4 thoughts on “The Discipline Armoury: Tip 1 – Consistency

  1. We employ consistency in these situations:
    – mealtimes: child must sit in the highchair / booster seat for his meals, without any toy. Until now, this has worked well and he is carried out of the seat only on exceptionally cranky situations.
    – in the car: child must sit in the car seat. I’d prepare a whole suite of items to entertain him (stuff in the diaper bag or my handbag, toys, magazines, etc.) This has worked well too, except when he is hungry or sleepy. He refuses to fall asleep in the car seat though. Therefore, we plan car trips after he is well-fed and well-rested.


  2. Could I ask – how did you get started with the highchair/booster seat at mealtimes without a toy? Did he fuss at all or was he compliant from the start? I found that Gavin would start to protest after a while. It got to a point where he would adopt the plank pose the moment he knew he was going into the highchair. It was the same for the stroller so after a while I gave up on the stroller and just wore him out in the carrier all the time.


  3. From about 4months old, Vee sat in his highchair during our meal-times, strapped up and with maybe a toy.

    At 6 months, he sat in his highchair for his first meals, without toy, and we kept him interested in his food. He could hold a spoon or plate, just no toy.

    Then, he wanted to feed himself, so I put small pieces of food on his tray to practice his pincer grasp.

    It became the norm that highchair time is for food and cutlery, not toys. Either we set his expectations right from the start or he is easy-going when it comes to food or both.

    He usually finishes his food relatively fast (15min) and isn’t picky.


  4. Gavin started off liking the high chair and eating. It lasted for about a month plus. Then he decided he didn’t want to eat any more. In retrospect, we should have respected his wishes and backed off because he was still taking breast milk and he was obviously healthy. Unfortunately, we live with the grandparents who were immediately up in arms when Gavin wouldn’t eat solids.

    There was enormous pressure to get Gavin to eat – anything. Because he refused the “healthy foods” I offered him (he was initially eating carrots, broccoli, pumpkin, sweet potatoes mashed with chicken stock), the unhealthy food started being offered. I was very unhappy about it but since he wouldn’t eat and I was being told off for “not caring about whether my son was eating or not”, I backed off and watched while more and more junk food was introduced.

    These days Gavin can take an hour or more to eat a quantity deemed “insufficient” by reproachful onlookers. He keeps his food in his mouth and ruminates on it like a cow. I have tried cutting the junk food out but it hasn’t improved his eating by much. He still only eats what he wants to eat and complains of tummy aches, being full, not liking the food, plus another hundred and one excuses. He says he doesn’t like dinner even before he’s even seen the food. He doesn’t like to try new things. He’ll tell you he doesn’t like it even before he has tasted it and refuses to even lick it.

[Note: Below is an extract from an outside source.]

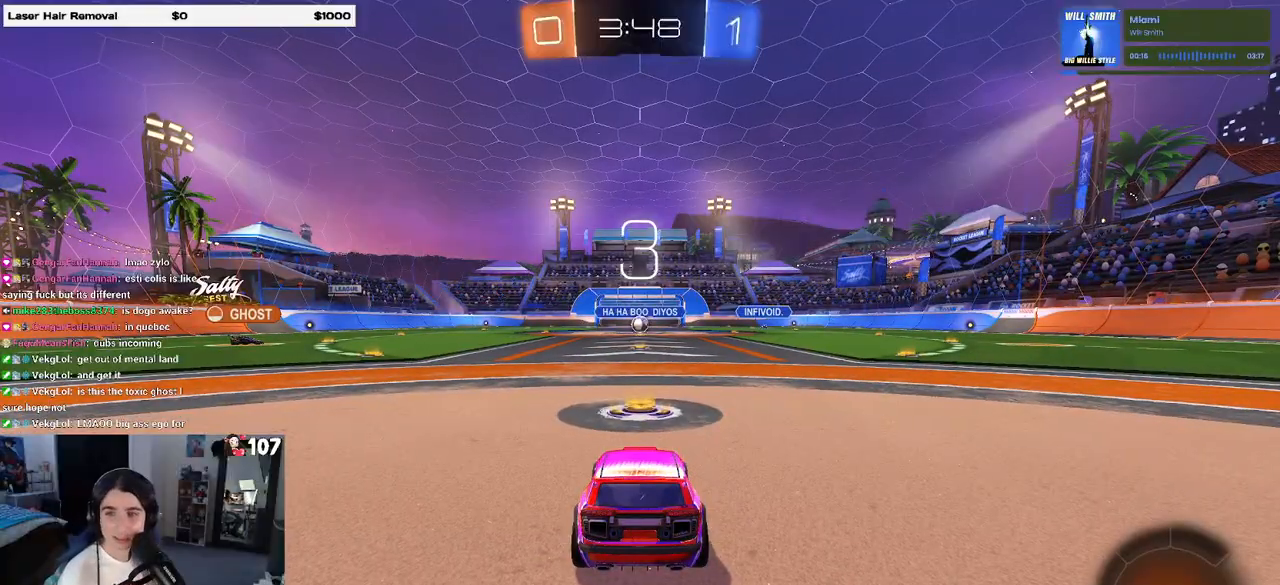
{"buttons": ["TRIANGLE"], "left_stick": "center", "right_stick": "center", "events": [[233, "TRIANGLE", "down"], [350, "TRIANGLE", "up"], [400, "TRIANGLE", "down"]]}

    His father is also an extremely picky eater so I’m wondering whether he’s just picked up this insanely irritating gene from his Dad that makes him pick on everything in his food.

    On the whole, we’ve been pretty successful keeping Gavin seated in his chair at meal times by keeping him entertained with books and toys. We get some pretty good compliments from friends about how well behaved Gavin is because he doesn’t run around the table like other kids.

    Unfortunately, that seems to be deteriorating because he sees other kids running around and he wants to do the same. Keeping him in his chair at meal times is becoming harder.